The XLA GPU team plans to generalize the HLO cost model to Triton codegen for SoftMax/LayerNorm. This will be discussed in a separate RFC. The gist of it is that the HLO cost model is mostly codegen-agnostic. It should be generalizable to Triton by changing the way parallelism and load coalescing is determined. The fusion capabilities of Triton SoftMax/LayerNorm codegen in XLA GPU will be more limited, at least initially. The HLO cost model will help make the right trade-off.

Generalizing to GEMMs is trickier, because inputs are re-read, making prologue fusion unprofitable (compute bound) more quickly.

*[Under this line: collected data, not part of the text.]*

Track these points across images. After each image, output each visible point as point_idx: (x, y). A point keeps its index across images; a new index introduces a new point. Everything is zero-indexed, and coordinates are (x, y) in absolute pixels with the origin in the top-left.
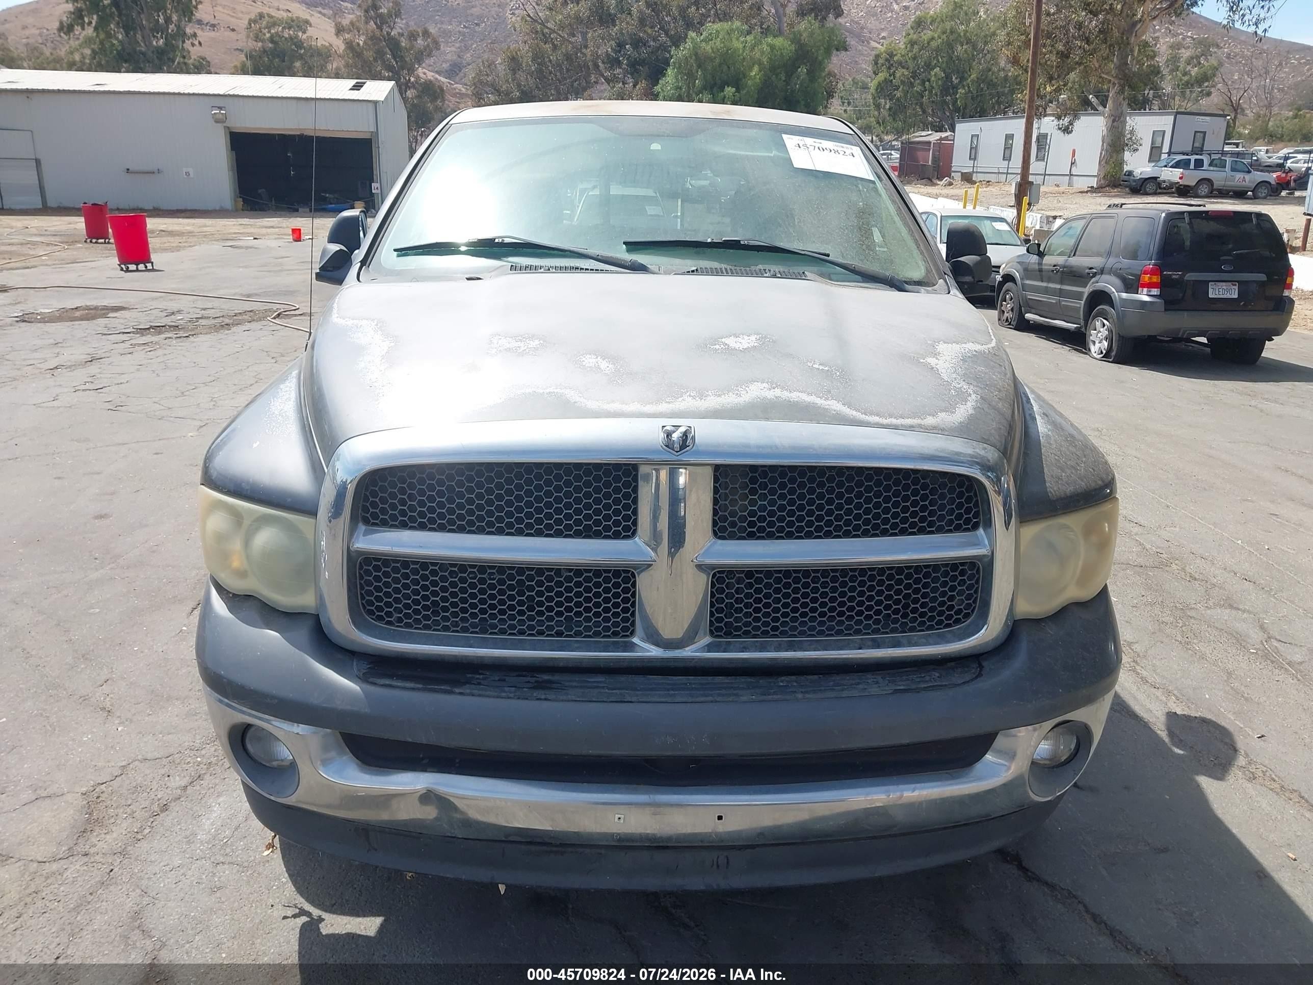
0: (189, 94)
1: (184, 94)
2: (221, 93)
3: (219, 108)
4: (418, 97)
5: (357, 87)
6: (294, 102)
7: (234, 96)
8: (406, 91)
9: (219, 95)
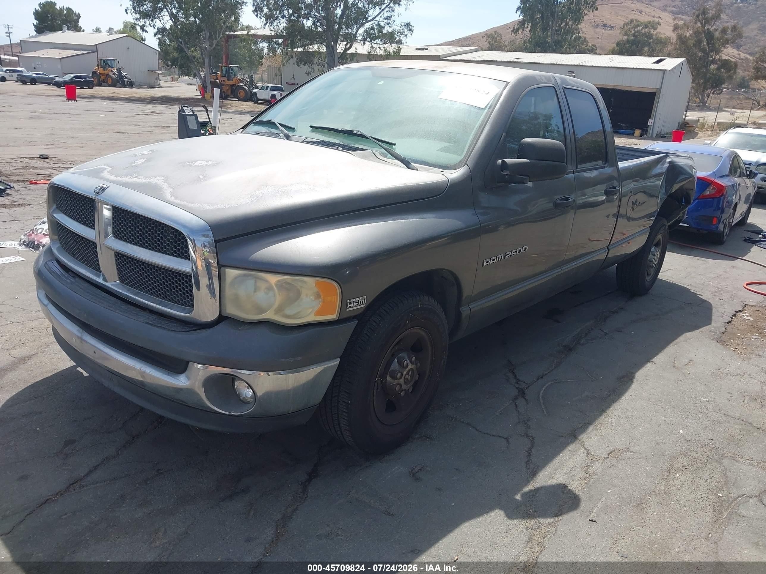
0: (559, 65)
1: (556, 64)
2: (576, 64)
3: (572, 72)
4: (718, 69)
5: (658, 62)
6: (614, 69)
7: (582, 66)
8: (710, 65)
9: (574, 65)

While matrix multiplies have a fixed amount of compute (the number of FMAs), their memory access pattern is dependent on shapes and tile sizes. In general, the amount of recomputation goes down as the tile size goes up, allowing for more fusion. On the other hand, fusion has an impact on tile size selection, e.g. fusing a s8->bf16 convert into one of the operands allows selecting a larger tile size. We anticipate the need for a cheap way to predict good tile sizes during fusion passes and the continued use of auto-tuning to refine tile sizes after fusion decisions are finalized.

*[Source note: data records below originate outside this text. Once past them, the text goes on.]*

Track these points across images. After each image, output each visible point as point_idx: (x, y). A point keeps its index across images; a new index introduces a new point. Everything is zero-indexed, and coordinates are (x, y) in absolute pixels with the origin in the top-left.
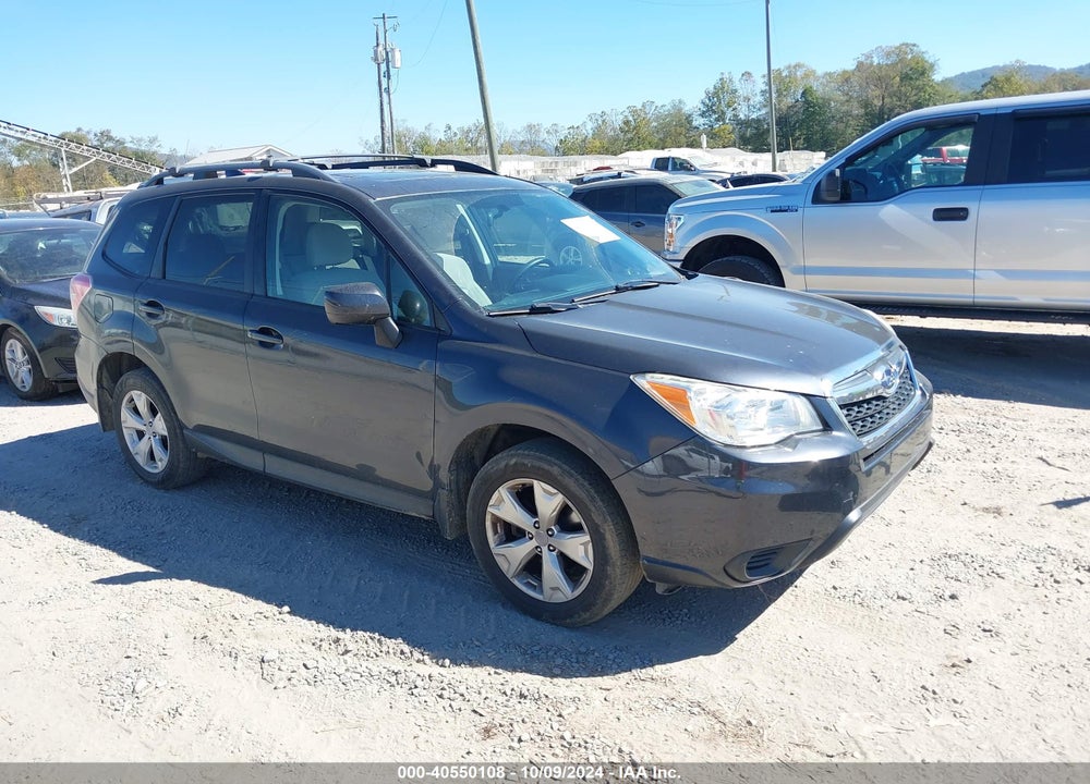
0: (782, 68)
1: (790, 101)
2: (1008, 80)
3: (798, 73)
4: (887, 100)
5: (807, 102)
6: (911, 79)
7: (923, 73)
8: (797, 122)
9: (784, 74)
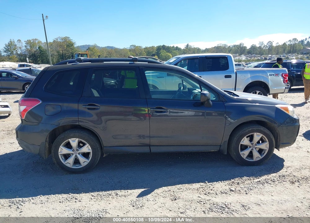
0: (31, 40)
1: (35, 50)
2: (93, 49)
3: (36, 42)
4: (64, 52)
5: (40, 50)
6: (69, 46)
7: (72, 45)
8: (38, 56)
9: (32, 41)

Combined use with 3rd party cost models

Comparing predictions across different cost models is interesting, if the corresponding codegen options have overlapping capabilities. Only in such cases, XLA GPU has a choice after all. A number of options exist for GEMMs. On NVIDIA GPU there is cuBLAS, cuBLASLt, cuDNN Graph GEMMs, and Triton. Today, XLA GPU primarily targets cuBLAS and Triton for GEMMs and relies on auto-tuning to pick the fastest option.
More recently, libraries started to extend their fusion capabilities. cuDNN Graph GEMMs, for instance, supports certain types of prologue and epilogue fusions (see https://docs.nvidia.com/deeplearning/cudnn/developer/graph-api.html#generic-runtime-fusion-engines). Similarly, Triton can flexibly fuse into GEMMs. Prologues and epilogues can alternatively be codegen via HLO emitters. Hence, the number of options available to XLA GPU is increasing and making good choices will get more important. Auto-tuning remains an option, but this approach is more expensive than cost model predictions. For priority fusion, auto-tuning would be prohibitively expensive, because the search space can be very large.

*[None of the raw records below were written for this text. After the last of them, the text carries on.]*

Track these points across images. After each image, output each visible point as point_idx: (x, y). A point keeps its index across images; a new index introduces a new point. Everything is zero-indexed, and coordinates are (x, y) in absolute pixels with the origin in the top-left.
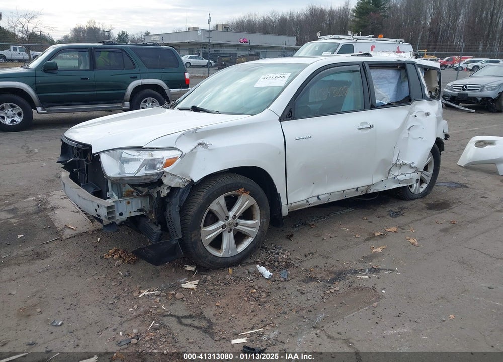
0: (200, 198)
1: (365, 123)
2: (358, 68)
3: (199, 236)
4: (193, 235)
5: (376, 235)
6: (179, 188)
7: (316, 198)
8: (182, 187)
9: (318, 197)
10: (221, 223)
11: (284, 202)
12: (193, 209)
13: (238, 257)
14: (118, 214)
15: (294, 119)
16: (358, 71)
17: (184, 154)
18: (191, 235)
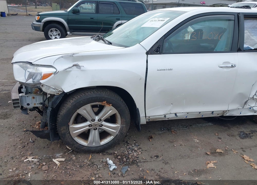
0: (69, 104)
1: (228, 63)
2: (232, 17)
3: (67, 130)
4: (62, 129)
5: (217, 151)
6: (54, 95)
7: (174, 115)
8: (56, 94)
9: (176, 114)
10: (88, 123)
11: (142, 115)
12: (63, 112)
13: (100, 147)
14: (26, 104)
15: (160, 54)
16: (232, 20)
17: (57, 71)
18: (61, 128)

We anticipate that XLA GPU will use a mix of cost models provided by hardware vendors (potentially closed source), its HLO cost model, and some amount of auto-tuning. One way to compare between different cost models would be a comparable unit, something proportional to time (like microseconds or cycles) would obviously work. The fusion priority would be determined by getting an estimate for the fused and unfused cost from each model and taking the minimum.

priority = min(unfuse_cost_i) - min(fused_cost_i) where *_cost_i is estimated by i-th cost model.

A linear regression may be needed to make models comparable, e.g. adjust differences between average case vs best case predictors.
Since achieving a full comparability between cost models can be difficult, if even possible, there is an option of a more relaxed comparison that doesn’t require direct interaction between models. For a potential fusion decision:

1. Ask each cost model separately if the model thinks the fusion is beneficial.
2. If at least one model says yes, we carry on with the fusion
3. Priority for the queue is the result of the most optimistic model

priority = max(unfused_cost_i - fused_costi)

This doesn’t mean that the model that says “yes” will be used to emit the code, but we hope that the fusion decision was correct overall. After the priority fusion pass, we run autotuning to pick the best emitter for each fusion.